Он заставляет меня замолчать поцелуем. Теплые полные губы, нежные, но настойчивые; так отличается от жгучих вчерашних поцелуев, которые оставили на моем рту кровоподтеки и синяки. Его слова обезоружили меня. Его заявление разорвало мне сердце. Он углубляет поцелуй и пробивает то, что осталось от моей защиты. Я обвиваю руками его шею и притягиваю ближе. У него вкус крепкого алкоголя и печали, которую он никогда мне не раскроет. Прежде чем я успеваю опомниться, он толкает меня на песок и валится сверху.
— Мое саморазрушение — это яд, — со стоном заявляет он.
Это единственное объяснение, которое он даст мне за то, что так плохо обошелся со мной сегодня вечером, единственное извинение, которое я услышу из его уст. Несмотря на это, я ловлю себя на том, что хочу облегчить бремя его вины.
— Позволь мне помочь.
— Займись со мной любовью, — он спускает бретельки моего комбинезона с плеч, обнажая мою грудь. Наклонив голову, Данте ласкает мои соски языком, крепко посасывая, пока они не твердеют и начинают ныть. Я стону, когда волна желания проносится по моему телу. — Как в тот раз в твоей квартире… помнишь это, Ив? Ты, я, и никакой другой ерунды, — за этим следует остальная часть моего комбинезона. Сейчас на мне только белые кружевные трусики.

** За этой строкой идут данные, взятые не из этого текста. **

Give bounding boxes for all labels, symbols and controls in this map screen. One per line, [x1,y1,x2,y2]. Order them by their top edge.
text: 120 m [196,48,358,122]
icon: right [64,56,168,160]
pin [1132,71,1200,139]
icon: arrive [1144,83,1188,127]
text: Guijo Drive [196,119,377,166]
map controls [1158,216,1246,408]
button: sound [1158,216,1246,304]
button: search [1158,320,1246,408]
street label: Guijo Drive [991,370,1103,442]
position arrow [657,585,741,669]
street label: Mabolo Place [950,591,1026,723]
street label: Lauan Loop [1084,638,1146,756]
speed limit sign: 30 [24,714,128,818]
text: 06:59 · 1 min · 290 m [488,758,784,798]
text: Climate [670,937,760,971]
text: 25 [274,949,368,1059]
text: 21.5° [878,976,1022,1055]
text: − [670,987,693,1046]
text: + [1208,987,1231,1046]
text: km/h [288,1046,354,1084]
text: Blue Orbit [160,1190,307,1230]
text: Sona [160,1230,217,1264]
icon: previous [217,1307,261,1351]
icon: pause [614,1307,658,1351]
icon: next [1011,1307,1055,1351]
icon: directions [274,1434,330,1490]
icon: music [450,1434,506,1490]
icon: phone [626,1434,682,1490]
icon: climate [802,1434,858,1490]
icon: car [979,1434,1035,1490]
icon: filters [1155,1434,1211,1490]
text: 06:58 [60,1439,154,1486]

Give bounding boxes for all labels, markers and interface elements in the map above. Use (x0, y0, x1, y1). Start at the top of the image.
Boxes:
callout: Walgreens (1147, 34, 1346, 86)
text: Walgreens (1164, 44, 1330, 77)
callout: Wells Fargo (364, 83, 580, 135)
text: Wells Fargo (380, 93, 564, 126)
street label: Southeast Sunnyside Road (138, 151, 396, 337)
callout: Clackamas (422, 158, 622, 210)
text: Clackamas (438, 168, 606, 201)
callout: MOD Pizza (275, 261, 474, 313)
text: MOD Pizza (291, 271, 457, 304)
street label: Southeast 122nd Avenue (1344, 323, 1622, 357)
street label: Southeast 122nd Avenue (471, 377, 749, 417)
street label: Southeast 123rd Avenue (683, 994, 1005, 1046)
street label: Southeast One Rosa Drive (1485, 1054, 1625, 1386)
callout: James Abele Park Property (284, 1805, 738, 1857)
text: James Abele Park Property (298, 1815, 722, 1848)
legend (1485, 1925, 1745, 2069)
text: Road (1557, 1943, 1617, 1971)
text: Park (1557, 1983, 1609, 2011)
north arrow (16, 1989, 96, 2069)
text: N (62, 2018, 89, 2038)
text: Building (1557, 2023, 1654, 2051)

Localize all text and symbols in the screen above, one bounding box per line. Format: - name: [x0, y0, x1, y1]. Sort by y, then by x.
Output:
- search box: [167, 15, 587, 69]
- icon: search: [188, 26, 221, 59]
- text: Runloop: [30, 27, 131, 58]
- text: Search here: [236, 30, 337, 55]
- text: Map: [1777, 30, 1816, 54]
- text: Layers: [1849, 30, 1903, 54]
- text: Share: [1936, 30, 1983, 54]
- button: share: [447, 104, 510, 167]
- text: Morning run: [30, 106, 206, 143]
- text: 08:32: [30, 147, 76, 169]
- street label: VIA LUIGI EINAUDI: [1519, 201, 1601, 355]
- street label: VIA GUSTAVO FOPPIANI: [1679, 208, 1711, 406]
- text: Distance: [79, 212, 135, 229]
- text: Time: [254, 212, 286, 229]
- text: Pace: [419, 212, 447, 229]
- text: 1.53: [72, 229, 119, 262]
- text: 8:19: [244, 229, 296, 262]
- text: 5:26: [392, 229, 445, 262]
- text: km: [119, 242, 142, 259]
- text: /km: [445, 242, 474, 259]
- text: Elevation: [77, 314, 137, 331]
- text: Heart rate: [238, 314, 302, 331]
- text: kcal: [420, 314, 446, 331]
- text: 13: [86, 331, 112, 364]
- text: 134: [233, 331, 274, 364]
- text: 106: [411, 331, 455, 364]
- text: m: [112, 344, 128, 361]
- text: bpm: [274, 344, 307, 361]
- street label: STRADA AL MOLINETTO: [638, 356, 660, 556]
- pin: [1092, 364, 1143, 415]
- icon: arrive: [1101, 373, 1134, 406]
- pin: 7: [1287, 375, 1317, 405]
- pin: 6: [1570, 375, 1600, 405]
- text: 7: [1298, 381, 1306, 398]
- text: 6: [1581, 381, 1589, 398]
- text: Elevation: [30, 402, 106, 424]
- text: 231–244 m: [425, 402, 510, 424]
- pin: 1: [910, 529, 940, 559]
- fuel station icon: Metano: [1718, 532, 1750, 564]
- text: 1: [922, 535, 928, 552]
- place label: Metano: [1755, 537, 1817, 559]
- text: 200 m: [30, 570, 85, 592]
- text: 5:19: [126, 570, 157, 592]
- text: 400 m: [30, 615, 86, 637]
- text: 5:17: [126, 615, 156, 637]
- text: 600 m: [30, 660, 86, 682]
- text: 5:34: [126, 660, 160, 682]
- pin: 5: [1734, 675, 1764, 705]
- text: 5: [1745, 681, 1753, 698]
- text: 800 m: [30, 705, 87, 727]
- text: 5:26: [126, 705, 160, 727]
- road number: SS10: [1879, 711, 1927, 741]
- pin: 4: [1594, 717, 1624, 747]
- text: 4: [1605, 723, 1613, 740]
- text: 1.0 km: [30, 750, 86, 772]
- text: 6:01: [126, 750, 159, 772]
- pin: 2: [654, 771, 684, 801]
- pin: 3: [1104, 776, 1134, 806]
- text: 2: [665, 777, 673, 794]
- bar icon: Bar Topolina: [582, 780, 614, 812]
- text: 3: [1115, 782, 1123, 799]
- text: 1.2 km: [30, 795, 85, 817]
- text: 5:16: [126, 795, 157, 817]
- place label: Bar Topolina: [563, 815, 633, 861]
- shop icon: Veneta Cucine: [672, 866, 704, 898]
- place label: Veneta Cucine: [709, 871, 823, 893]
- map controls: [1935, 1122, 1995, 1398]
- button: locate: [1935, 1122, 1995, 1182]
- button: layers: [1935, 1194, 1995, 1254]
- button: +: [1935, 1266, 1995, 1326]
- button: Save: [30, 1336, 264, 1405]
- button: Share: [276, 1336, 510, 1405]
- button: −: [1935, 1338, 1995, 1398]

— Я больше не могу поспевать за тобой, Данте, — выдыхаю я, его имя застревает у меня в горле. — В одно мгновение ты говоришь самые приятные вещи. В следующее разбиваешь мне сердце.
— Просто... люби меня.
— Я люблю, несмотря на все, через что ты заставил меня пройти, и все, что ты сделал.
— Пожалуйста, — он переплетает свои пальцы с моими и поднимает их высоко над моей головой, все это время покрывая мягкими поцелуями мою щеку и подбородок. — Ты нужна мне. Мне нужно почувствовать что-то хорошее и правдивое.
— Ты превратил меня в убийцу, — плачу я.
— Ты убила из любви, а не из ненависти. В этом разница между нами. Это делает тебя еще большим ангелом для меня.
— Я чувствую себя такой виноватой.
— Я освобождаю тебя от этого.
Эти осколки уязвимости — то, что связывает нас вместе. После этого ожесточенного спора у нас был только один путь назад.
Мой несовершенно идеальный преступник.
Мой счастливый конец и моя величайшая трагедия.
Отпустив мои руки, Данте снимает мои ноги со своей талии, чтобы снять рубашку и расстегнуть джинсы. Просовывая большие пальцы за пояс моих трусиков, он спускает их по моим бедрам. Я дрожу от морского бриза, так же сильно, как и от своей страсти к нему. Крупные песчинки подо мной теперь царапают мою обнаженную спину и задницу.
Он наклоняется и скользит одним пальцем внутрь меня, тихо рыча при этом.
— Ты такая мокрая, Ив. Такая чертовски влажная для меня, — Данте убирает палец, и хотя я этого не вижу, я знаю, что он медленно посасывает его, наслаждаясь вкусом. — Настоящий гребаный рай.
Я вскрикиваю, когда он повторяет, погружаясь в мое лоно и мягко отстраняясь. Один палец сменяет два. Подушечкой большого пальца Данте скользит вверх-вниз по моему клитору, и мой живот сжимается от интенсивных вспышек удовольствия. Наступление темноты — это сцена для чувств. В темноте нет ничего, кроме его прикосновений и запаха, соленого морского воздуха и отдаленного грохота океана.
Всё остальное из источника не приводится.